1-4xcos(x)+2x^2 + cos(2x)=0.

I've tried graphing the function and separating into 2 separate functions to find an intersection, but I'm not finding that it has a positive root.
Any NA root finding method can be used to find the root.

Any ideas or clues to what I may be doing wrong?

Thanks.
• Oct 10th 2007, 05:02 AM
CaptainBlack
Quote:

Originally Posted by taypez
I am trying to find the positive root to:

1-4xcos(x)+2x^2 + cos(2x)=0.

I've tried graphing the function and separating into 2 separate functions to find an intersection, but I'm not finding that it has a positive root.
Any NA root finding method can be used to find the root.

Any ideas or clues to what I may be doing wrong?

Thanks.

If it has roots they are all near 0.7391, and it could well be a multiple root.

RonL
• Oct 10th 2007, 05:06 AM
taypez
Can you give me a hint as to how you came up with this approximation?
• Oct 10th 2007, 05:09 AM
topsquark
Quote:

Originally Posted by taypez
Can you give me a hint as to how you came up with this approximation?

Are you sure you graphed it?

You could try an interval search (estimate where the root is and whittle this interval down by successive approximations) or something like the Newton-Raphson method.
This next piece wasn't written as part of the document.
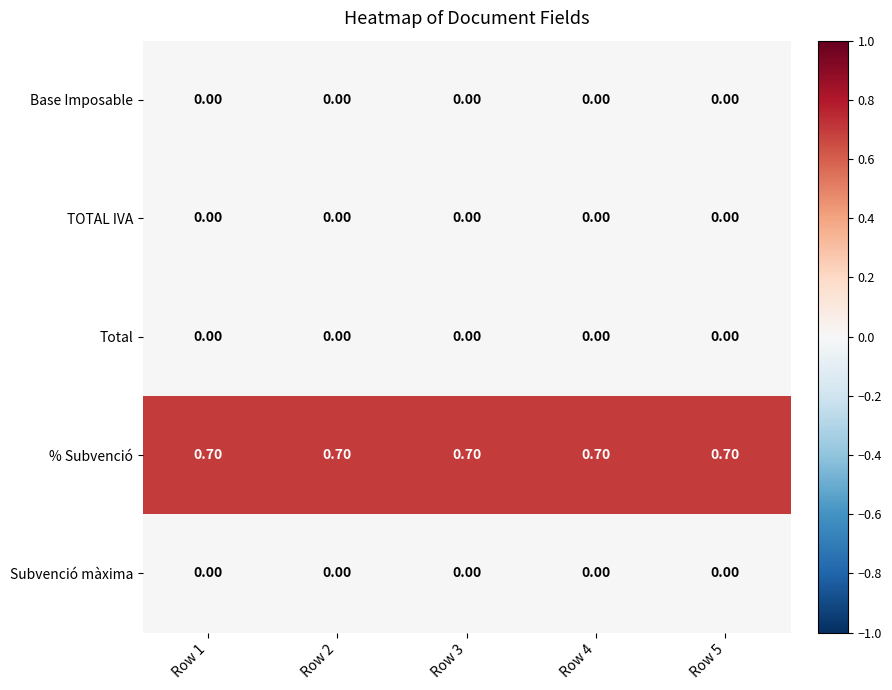

What is the average value of the % Subvenció series?

0.7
My calculator is coming up with two very close roots near where CaptainBlack estimated one at.

-Dan
• Oct 10th 2007, 10:56 AM
CaptainBlack
Quote:

Originally Posted by topsquark
Are you sure you graphed it?

You could try an interval search (estimate where the root is and whittle this interval down by successive approximations) or something like the Newton-Raphson method.

My calculator is coming up with two very close roots near where CaptainBlack estimated one at.

-Dan

Please tell us how close, I get x=0.73908517, is a root to as high precission as I can get, and at the same time a minima.

RonL
• Oct 11th 2007, 05:26 AM
topsquark
Quote:

Originally Posted by CaptainBlack
Please tell us how close, I get x=0.73908517, is a root to as high precission as I can get, and at the same time a minima.

RonL

Specifically I get
x = 0.7390851382956
x = 0.7390851224003

I didn't solve it in the graphing mode, I made the calculator figure it out numerically. (It's a TI-92, I don't know what algorithm it uses to solve the equations.)

-Dan